What is expected:
Locate every line in the records below that holds the word "ankle" and return each one.

Dataset excerpts
Segment Open

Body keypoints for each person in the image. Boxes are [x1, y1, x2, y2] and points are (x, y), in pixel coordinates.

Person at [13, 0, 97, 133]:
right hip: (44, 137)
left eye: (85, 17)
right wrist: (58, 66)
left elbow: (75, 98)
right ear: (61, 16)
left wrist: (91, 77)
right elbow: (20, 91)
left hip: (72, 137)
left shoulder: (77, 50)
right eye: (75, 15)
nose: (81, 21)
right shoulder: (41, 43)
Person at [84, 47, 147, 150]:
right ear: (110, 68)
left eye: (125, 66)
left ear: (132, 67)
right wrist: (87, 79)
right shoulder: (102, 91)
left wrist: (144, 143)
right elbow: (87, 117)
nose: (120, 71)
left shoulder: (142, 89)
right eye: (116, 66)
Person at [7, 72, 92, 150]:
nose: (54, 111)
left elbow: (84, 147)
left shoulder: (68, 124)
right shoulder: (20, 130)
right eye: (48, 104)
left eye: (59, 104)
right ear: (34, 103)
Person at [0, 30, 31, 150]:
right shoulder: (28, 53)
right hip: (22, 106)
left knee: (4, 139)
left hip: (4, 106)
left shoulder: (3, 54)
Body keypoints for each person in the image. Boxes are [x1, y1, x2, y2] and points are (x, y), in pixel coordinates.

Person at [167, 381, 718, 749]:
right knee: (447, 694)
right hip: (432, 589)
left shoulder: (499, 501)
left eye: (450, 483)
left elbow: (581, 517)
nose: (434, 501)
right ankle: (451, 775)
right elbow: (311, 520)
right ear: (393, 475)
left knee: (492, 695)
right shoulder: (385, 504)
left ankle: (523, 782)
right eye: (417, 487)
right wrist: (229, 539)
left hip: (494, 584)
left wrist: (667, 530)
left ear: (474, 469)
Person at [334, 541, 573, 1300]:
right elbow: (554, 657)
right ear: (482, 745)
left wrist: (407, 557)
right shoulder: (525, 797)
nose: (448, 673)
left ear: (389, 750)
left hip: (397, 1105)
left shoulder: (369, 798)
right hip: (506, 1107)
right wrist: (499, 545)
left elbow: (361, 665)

Segment Closed
Segment Open

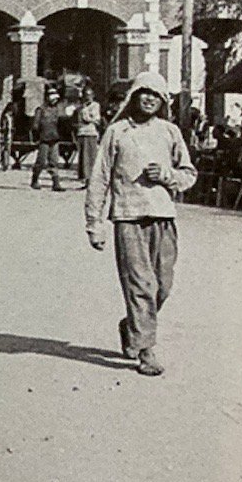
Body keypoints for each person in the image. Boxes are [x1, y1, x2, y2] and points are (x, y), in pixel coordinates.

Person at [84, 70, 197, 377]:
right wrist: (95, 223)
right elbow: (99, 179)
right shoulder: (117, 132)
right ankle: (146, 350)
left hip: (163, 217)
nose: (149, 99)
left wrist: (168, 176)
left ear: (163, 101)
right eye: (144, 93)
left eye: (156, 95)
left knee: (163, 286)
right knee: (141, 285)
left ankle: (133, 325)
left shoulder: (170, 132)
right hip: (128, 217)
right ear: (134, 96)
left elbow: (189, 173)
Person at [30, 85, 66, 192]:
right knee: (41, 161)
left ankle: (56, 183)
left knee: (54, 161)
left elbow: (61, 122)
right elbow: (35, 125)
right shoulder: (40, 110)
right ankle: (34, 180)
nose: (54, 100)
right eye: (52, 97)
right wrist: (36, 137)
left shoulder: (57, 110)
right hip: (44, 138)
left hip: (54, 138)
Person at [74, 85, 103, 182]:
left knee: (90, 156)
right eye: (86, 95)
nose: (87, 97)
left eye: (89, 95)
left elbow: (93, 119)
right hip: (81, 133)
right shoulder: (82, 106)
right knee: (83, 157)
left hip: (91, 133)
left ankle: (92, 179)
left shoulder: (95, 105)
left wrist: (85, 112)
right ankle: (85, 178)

Segment Closed

Written response:
right ankle: (451, 775)
left ankle: (523, 782)
right ankle: (146, 350)
left ankle: (133, 325)
left ankle: (56, 183)
right ankle: (34, 180)
left ankle: (92, 179)
right ankle: (85, 178)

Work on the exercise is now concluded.